[[ ENTRIES SUPPLIED, beginning ]]

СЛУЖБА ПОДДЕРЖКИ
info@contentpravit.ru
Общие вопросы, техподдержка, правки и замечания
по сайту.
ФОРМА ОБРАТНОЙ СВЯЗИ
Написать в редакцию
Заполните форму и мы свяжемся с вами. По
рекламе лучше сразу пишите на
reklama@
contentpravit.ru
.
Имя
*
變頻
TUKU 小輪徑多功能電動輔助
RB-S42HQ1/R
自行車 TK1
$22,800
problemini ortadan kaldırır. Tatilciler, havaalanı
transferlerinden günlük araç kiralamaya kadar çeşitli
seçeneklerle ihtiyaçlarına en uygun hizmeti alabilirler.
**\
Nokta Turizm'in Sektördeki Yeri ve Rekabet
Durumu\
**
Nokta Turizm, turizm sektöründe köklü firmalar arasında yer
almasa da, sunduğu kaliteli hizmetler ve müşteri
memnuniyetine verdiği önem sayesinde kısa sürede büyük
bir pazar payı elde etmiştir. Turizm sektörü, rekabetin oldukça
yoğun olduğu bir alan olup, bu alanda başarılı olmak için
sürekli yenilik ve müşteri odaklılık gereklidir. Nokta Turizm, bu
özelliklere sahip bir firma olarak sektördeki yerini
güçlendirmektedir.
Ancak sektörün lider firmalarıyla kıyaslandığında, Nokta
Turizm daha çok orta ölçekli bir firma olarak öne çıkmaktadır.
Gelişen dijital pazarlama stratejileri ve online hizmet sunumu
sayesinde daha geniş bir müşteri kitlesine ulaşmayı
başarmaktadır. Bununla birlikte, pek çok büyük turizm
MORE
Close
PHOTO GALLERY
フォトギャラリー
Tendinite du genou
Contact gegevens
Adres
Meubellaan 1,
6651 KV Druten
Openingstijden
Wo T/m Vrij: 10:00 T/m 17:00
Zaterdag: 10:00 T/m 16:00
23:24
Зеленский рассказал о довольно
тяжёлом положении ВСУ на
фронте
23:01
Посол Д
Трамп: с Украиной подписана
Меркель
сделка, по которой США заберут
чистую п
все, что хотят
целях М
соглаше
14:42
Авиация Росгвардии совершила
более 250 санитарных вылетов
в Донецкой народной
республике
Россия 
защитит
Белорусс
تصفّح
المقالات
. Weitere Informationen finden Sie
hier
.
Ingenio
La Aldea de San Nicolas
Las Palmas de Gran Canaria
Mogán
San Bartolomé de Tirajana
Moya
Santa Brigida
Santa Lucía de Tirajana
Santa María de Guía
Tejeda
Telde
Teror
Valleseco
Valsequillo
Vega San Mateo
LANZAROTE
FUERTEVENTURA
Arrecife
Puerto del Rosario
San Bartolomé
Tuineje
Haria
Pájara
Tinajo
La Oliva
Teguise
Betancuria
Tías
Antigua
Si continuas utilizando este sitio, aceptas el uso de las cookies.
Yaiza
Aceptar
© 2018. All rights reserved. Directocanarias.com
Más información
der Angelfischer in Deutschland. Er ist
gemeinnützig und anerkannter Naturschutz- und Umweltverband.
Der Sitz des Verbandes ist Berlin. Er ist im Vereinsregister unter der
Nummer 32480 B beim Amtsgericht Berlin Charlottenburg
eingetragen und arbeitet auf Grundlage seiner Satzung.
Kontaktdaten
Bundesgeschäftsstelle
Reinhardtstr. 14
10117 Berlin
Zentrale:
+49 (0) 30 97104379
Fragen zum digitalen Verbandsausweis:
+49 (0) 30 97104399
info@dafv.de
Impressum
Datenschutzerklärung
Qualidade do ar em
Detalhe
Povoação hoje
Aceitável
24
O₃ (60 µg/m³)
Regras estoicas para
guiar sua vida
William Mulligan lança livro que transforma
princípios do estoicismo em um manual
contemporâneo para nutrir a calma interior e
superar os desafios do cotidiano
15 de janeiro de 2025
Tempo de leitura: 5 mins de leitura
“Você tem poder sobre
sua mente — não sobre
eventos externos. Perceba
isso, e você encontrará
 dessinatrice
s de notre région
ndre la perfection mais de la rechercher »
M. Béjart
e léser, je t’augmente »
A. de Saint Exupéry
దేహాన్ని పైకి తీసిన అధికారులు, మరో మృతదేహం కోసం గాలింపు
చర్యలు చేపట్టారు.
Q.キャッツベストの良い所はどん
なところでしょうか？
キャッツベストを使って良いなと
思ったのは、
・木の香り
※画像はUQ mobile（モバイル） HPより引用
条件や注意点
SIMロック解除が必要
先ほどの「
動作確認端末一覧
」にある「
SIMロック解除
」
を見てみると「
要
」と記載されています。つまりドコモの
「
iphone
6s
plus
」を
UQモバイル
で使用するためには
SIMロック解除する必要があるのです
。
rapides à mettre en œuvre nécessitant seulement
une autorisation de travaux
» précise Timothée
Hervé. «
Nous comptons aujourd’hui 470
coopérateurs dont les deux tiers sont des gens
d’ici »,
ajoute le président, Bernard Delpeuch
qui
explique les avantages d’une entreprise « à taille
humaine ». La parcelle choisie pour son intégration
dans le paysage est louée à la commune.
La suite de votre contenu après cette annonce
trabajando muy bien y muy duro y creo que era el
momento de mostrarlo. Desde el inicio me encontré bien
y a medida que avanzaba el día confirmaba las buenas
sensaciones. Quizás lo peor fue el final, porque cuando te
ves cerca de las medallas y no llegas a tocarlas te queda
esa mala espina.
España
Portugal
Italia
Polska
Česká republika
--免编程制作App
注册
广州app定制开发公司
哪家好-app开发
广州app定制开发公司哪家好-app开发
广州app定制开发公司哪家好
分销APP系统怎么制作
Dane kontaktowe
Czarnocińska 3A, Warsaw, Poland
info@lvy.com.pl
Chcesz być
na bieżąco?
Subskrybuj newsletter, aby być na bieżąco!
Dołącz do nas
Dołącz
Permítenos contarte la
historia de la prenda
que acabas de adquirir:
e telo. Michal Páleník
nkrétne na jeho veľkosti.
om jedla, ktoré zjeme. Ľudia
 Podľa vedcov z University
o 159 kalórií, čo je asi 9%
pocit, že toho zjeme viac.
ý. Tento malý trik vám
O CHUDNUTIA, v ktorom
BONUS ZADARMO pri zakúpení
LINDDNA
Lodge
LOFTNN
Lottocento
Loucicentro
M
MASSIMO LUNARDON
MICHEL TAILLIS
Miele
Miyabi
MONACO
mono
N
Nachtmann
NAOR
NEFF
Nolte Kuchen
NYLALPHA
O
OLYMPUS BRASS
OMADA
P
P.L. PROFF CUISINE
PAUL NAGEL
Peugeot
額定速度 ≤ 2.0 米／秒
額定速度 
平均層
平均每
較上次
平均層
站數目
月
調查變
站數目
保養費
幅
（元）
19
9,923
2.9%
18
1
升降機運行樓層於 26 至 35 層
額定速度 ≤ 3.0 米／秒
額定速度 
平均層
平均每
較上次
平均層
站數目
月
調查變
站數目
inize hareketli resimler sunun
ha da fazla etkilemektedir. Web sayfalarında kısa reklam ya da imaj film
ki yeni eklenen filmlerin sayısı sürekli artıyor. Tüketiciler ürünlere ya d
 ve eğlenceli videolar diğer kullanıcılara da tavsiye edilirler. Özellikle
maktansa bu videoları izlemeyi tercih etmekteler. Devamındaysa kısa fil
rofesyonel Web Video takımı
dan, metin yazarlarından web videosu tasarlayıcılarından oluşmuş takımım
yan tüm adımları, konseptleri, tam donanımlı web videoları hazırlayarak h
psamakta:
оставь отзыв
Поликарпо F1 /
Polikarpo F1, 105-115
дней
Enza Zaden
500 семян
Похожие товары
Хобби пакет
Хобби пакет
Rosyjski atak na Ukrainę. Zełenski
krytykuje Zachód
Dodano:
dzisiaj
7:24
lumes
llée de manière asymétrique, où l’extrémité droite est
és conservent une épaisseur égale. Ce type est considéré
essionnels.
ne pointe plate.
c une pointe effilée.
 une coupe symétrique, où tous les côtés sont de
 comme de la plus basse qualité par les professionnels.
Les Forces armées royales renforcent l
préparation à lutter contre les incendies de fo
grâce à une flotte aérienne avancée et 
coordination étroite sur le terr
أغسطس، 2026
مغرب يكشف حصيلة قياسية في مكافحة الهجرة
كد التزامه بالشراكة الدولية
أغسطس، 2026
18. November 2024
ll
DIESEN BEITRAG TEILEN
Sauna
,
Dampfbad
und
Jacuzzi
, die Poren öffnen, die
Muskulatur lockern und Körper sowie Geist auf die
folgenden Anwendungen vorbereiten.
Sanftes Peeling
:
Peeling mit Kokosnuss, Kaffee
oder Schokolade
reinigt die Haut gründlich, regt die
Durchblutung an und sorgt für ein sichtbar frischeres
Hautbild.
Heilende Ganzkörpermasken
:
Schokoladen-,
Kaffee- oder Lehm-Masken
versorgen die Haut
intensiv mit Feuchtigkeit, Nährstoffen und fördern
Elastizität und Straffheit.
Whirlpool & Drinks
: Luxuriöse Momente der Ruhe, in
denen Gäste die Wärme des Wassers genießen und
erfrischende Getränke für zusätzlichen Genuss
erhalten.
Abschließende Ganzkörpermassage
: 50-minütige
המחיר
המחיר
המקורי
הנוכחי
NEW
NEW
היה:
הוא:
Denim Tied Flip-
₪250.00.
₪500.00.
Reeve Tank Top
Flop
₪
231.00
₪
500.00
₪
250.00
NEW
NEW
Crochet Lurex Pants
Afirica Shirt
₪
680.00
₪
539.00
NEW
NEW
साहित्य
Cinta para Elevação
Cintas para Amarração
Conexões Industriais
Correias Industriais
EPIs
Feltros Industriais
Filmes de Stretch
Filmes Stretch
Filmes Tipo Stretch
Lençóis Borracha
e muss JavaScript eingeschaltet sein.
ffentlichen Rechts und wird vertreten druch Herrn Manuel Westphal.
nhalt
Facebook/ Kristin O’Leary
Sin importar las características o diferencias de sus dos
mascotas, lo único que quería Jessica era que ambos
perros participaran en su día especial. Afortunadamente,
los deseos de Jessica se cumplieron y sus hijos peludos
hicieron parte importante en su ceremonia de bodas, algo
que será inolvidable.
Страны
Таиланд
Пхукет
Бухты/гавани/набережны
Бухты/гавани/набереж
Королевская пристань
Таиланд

[[ ENTRIES SUPPLIED, end ]]

- ACTIVITY -
Turn everything in the listing above, from its first line down to the line containing "Wo T/m Vrij: 10:00 T/m 17:00", into a numbered list, and leave out any blank lines.

- OUTPUT OF THE EXERCISE -
1. СЛУЖБА ПОДДЕРЖКИ
2. info@contentpravit.ru
3. Общие вопросы, техподдержка, правки и замечания
4. по сайту.
5. ФОРМА ОБРАТНОЙ СВЯЗИ
6. Написать в редакцию
7. Заполните форму и мы свяжемся с вами. По
8. рекламе лучше сразу пишите на
9. reklama@
10. contentpravit.ru
11. .
12. Имя
13. *
14. 變頻
15. TUKU 小輪徑多功能電動輔助
16. RB-S42HQ1/R
17. 自行車 TK1
18. $22,800
19. problemini ortadan kaldırır. Tatilciler, havaalanı
20. transferlerinden günlük araç kiralamaya kadar çeşitli
21. seçeneklerle ihtiyaçlarına en uygun hizmeti alabilirler.
22. **\
23. Nokta Turizm'in Sektördeki Yeri ve Rekabet
24. Durumu\
25. **
26. Nokta Turizm, turizm sektöründe köklü firmalar arasında yer
27. almasa da, sunduğu kaliteli hizmetler ve müşteri
28. memnuniyetine verdiği önem sayesinde kısa sürede büyük
29. bir pazar payı elde etmiştir. Turizm sektörü, rekabetin oldukça
30. yoğun olduğu bir alan olup, bu alanda başarılı olmak için
31. sürekli yenilik ve müşteri odaklılık gereklidir. Nokta Turizm, bu
32. özelliklere sahip bir firma olarak sektördeki yerini
33. güçlendirmektedir.
34. Ancak sektörün lider firmalarıyla kıyaslandığında, Nokta
35. Turizm daha çok orta ölçekli bir firma olarak öne çıkmaktadır.
36. Gelişen dijital pazarlama stratejileri ve online hizmet sunumu
37. sayesinde daha geniş bir müşteri kitlesine ulaşmayı
38. başarmaktadır. Bununla birlikte, pek çok büyük turizm
39. MORE
40. Close
41. PHOTO GALLERY
42. フォトギャラリー
43. Tendinite du genou
44. Contact gegevens
45. Adres
46. Meubellaan 1,
47. 6651 KV Druten
48. Openingstijden
49. Wo T/m Vrij: 10:00 T/m 17:00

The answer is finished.